In fact, despite it commonly stated as a given, there is substantial controversy as to the role of the BBB even in resistance to chemotherapy of intracranial tumors [1], since we know now several vital facts that are contradictive of this facile assumption:

(1) that a non-trivial number of chemotherapeutic agents do in fact (confirmed by imaging and permeability studies) achieve concentrations in malignant brain tumors quite comparable to those in extracranial tumors, and

(2) that even therapeutic agents that only cross the intact BBB poorly may still be active against intracranial tumors at a clinically relevant level;

(3) that the observed uptake limitation of drugs into brain tumors may at least be partially secondary to blood flow dynamics, specifically increased tissue pressure within tumors, rather than being due to BBB crossover resistance phenomena.

In addition, many mechanisms underlie and can engender blood–brain barrier dysfunction [2], such as physical endothelial damage resulting from traumatic brain injury, or degradation of ECM (extracellular matrix) proteins via MMP (matrix metalloproteinases) as part of an inflammatory response, and such BBB dysfunction which allows enhance cross-BBB migration in both directions - outbound and inbound - is in fact observed in a large variety of brain conditions and diseases that include stroke, traumatic brain injury (TBI), malignancy (as you mentioned, and especially from breast cancer [triple negative and HER2+ in particular], melanoma, and lung cancer], multiple sclerosis (MS), epilepsy, Alzheimer’s disease, vascular cognitive impairment, and even physiological aging, as well as almost any inflammatory condition that can dysregulate the BBB.
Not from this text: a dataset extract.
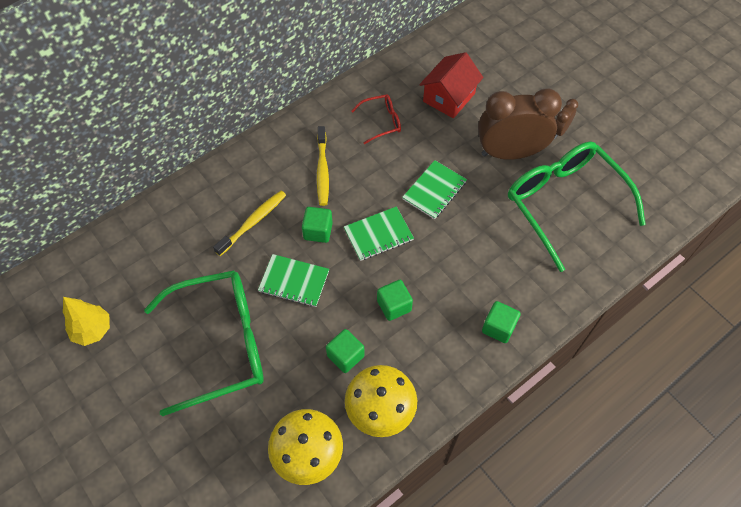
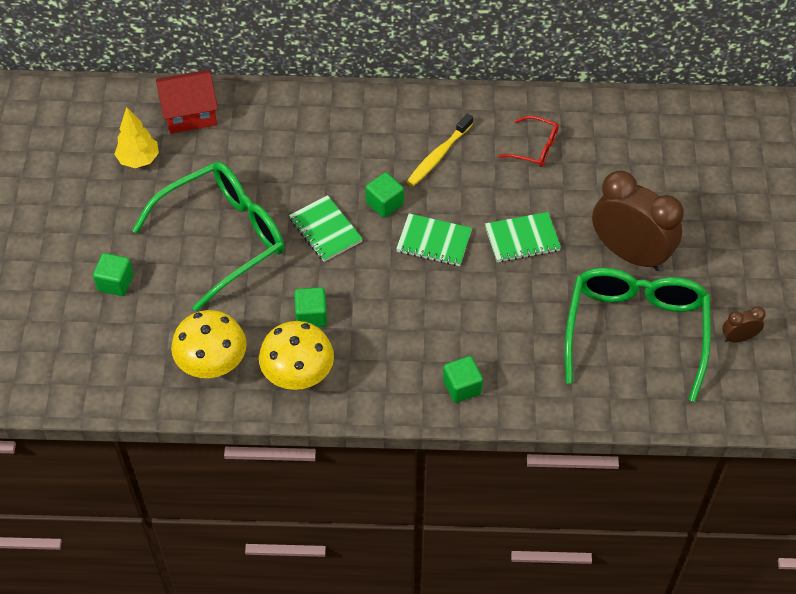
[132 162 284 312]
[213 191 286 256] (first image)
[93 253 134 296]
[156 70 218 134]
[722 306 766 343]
And it's been demonstrated by electron microscopic studies the blood brain barrier is not intact in tumor tissue, and furthermore also demonstrated in these same and related morphology and pathology studies that the blood-brain barrier (BBB) does not appear to represent a barrier to aggressive migrating tumor cells [3].

It has therefore been increasingly demonstrated that the BBB is more traversable, and more prone to underlying dysfunction, and in addition may be only one of several limiting factors in intracerebral accessibility which appears to include blood flow dynamics and pressure mechanisms, than most observers have acknowledged to date, helping in part to account for the substantial incidence (up to 5%) of outbound extraneural metastatic migration, and as you indicated, also for the phenomenon of inbound tumor traversal from external primaries that leads to not uncommon CNS metastasis.

References

1. Stewart DJ. A critique of the role of the blood-brain barrier in the chemotherapy of human brain tumors. J Neurooncol 1994; 20(2):121-39.

2. Schoknecht K, Shalev H. Blood-brain barrier dysfunction in brain diseases: clinical experience. Epilepsia 2012; 53 Suppl 6:7-13.

3. Kung PC, Bechstein WO, Bakay L: Vascular invasion by glioma cells in man: an electron microscopic study. J Neurosurg 31: 339–345, 1969.

Hi Arvind, 

Simply, this question is not answered yet, there are many things we do not know about metastasis mechanism in the CNS. However, metastasis from the brain is reported in many types of CNS neoplasms such as, metastasis of medulloblastoma cells to the spinal cord.